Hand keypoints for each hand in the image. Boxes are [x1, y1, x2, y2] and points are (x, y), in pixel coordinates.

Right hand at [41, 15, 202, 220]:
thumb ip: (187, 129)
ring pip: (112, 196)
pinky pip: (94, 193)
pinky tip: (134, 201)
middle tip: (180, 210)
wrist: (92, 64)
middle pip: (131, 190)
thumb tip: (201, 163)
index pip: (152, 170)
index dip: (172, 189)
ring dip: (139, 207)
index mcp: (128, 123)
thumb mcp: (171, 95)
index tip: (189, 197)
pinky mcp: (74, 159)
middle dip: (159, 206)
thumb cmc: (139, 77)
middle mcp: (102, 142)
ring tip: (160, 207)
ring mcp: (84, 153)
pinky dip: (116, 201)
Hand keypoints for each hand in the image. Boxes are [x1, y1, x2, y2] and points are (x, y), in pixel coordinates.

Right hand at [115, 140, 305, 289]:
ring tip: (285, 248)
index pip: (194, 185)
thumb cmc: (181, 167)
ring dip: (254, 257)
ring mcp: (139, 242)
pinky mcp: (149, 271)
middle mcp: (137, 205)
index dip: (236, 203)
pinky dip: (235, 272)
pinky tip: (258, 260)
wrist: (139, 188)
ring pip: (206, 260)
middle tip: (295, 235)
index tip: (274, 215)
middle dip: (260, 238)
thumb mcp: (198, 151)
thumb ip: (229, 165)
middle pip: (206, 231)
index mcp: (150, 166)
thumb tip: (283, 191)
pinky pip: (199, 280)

- - - - -

> _WHAT IS NEEDED_: For this exercise, work out how many lines in the material include "ring", and give only the number.

> _YOUR RESPONSE_: 8